WORK INSTRUCTIONS
Your answer should consist of each line below that contains the string "border".

Code change snippets
• • • • •
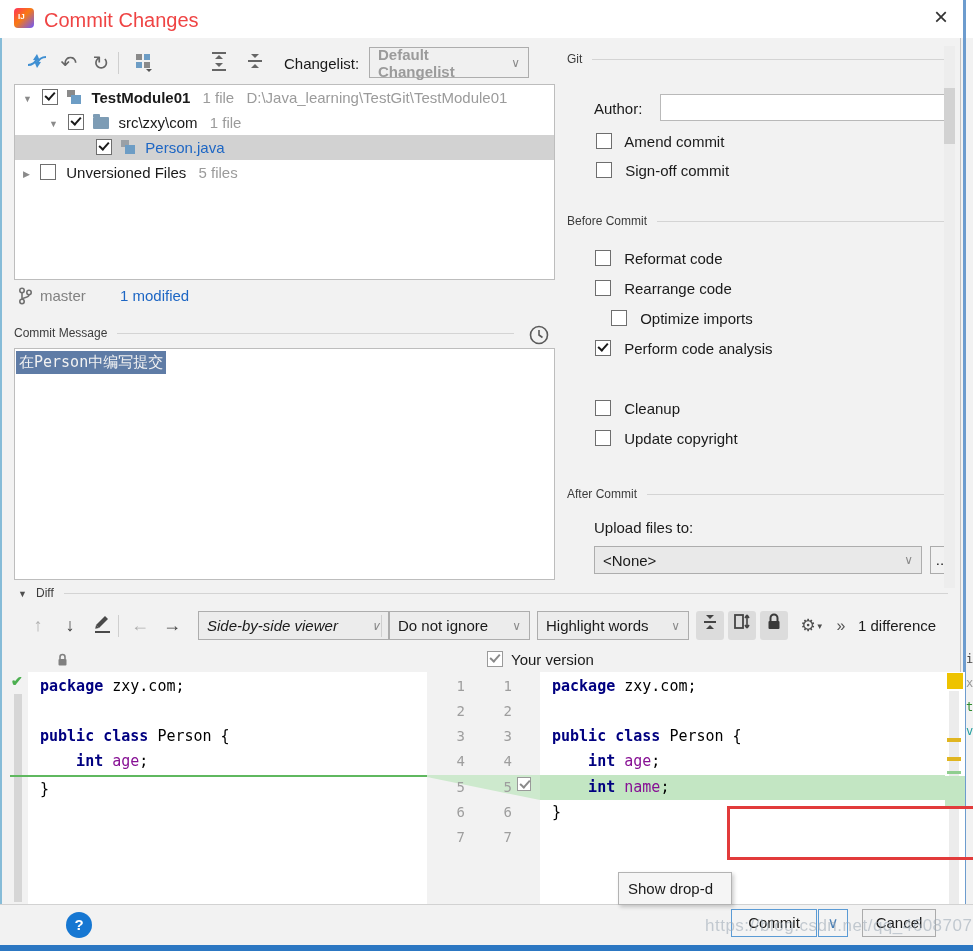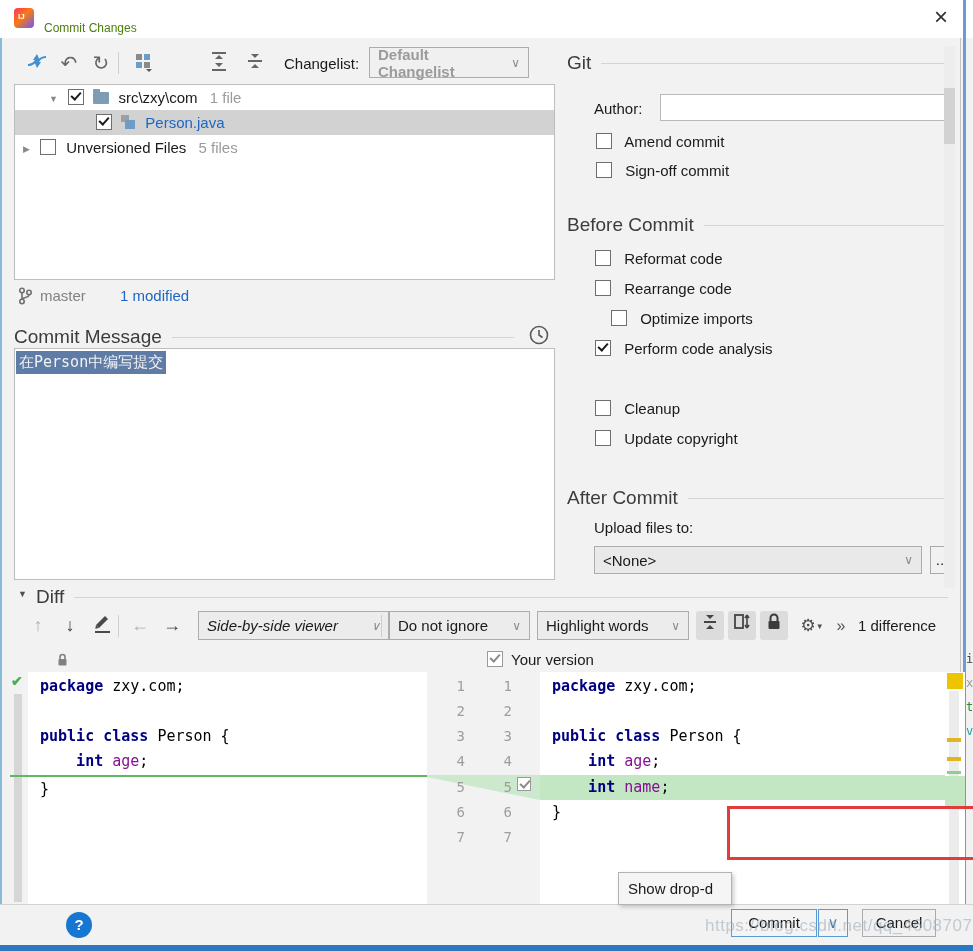--- a/index.html
+++ b/index.html
@@ -9,7 +9,7 @@
   .abs{position:absolute;}
   
   .titlebar{position:absolute;left:0;top:0;width:973px;height:38px;background:#ffffff;}
-  .title-text{position:absolute;left:44px;top:9px;font-size:12px;color:#4d7c0f;margin-top:12px;}
+  .title-text{position:absolute;left:44px;top:9px;font-size:20px;color:#ef4444;}
   .logo{position:absolute;left:14px;top:8px;width:20px;height:20px;border-radius:4px;
     background:linear-gradient(135deg,#fe315d 0%,#f97a12 45%,#6b57ff 100%);}
   .logo::after{content:"IJ";position:absolute;left:4px;top:4px;font-size:8px;font-weight:bold;color:#fff;}

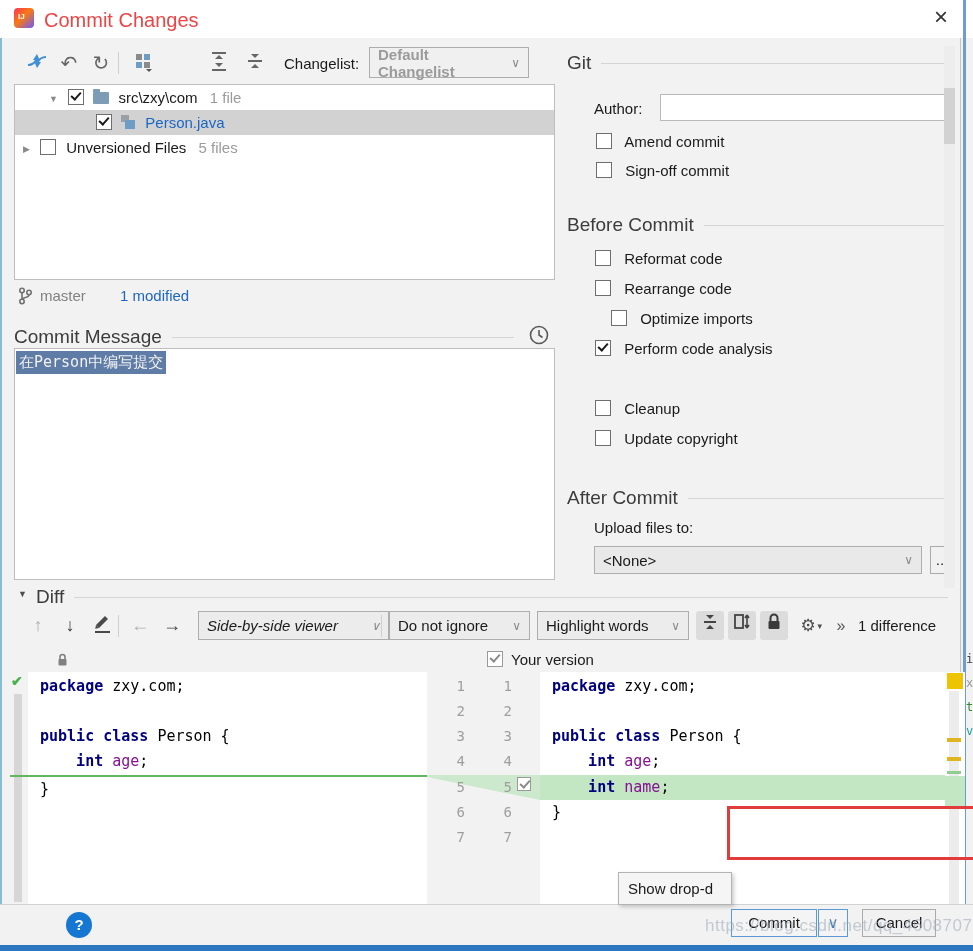--- a/index.html
+++ b/index.html
@@ -41,7 +41,7 @@
     vertical-align:-1px;margin:0 5px;border-radius:1px;}
   .foldericon::before{content:"";position:absolute;left:0;top:-3px;width:7px;height:3px;background:#7d9cb5;border-radius:1px 1px 0 0;}
   
-  .sec{position:absolute;display:flex;align-items:center;font-size:19px;color:#3c3c3c;}
+  .sec{position:absolute;display:flex;align-items:center;font-size:12px;color:#3c3c3c;}
   .sec .line{flex:1;height:1px;background:#d4d4d4;margin-left:10px;}
   
   .opt{position:absolute;white-space:nowrap;height:22px;line-height:18px;}

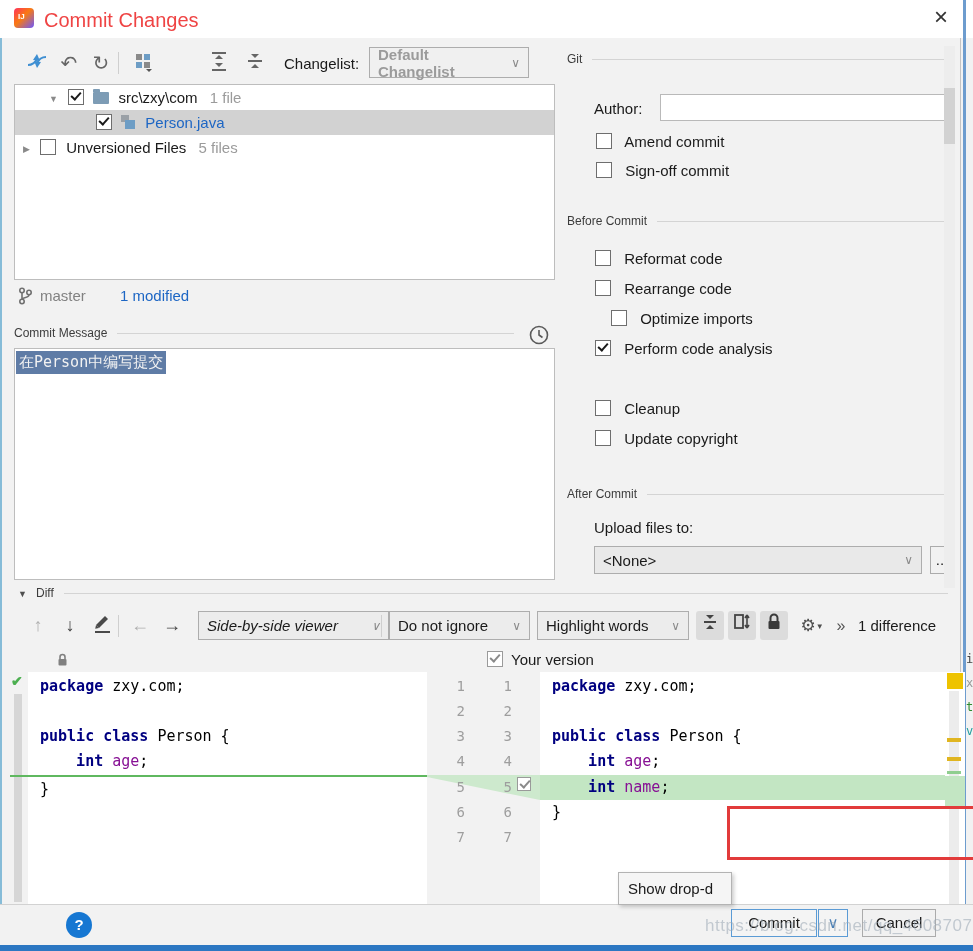--- a/index.html
+++ b/index.html
@@ -139,6 +139,14 @@
 
   
   <div class="tree">
+    <div class="trow" style="padding-left:8px;">
+      <span class="chev">▼</span>
+      <span class="cb checked"></span>
+      <span class="ficon"><span class="t1" style="background:#8a8a8a;"></span><span class="t2"></span></span>
+      <span style="font-weight:bold;">TestModule01</span>
+      <span class="gray" style="margin-left:8px;">1 file</span>
+      <span class="gray" style="margin-left:8px;">D:\Java_learning\TestGit\TestModule01</span>
+    </div>
     <div class="trow" style="padding-left:34px;">
       <span class="chev">▼</span>
       <span class="cb checked"></span>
• • • • •
YOUR RESPONSE
   .logo{position:absolute;left:14px;top:8px;width:20px;height:20px;border-radius:4px;
     vertical-align:-1px;margin:0 5px;border-radius:1px;}
   .foldericon::before{content:"";position:absolute;left:0;top:-3px;width:7px;height:3px;background:#7d9cb5;border-radius:1px 1px 0 0;}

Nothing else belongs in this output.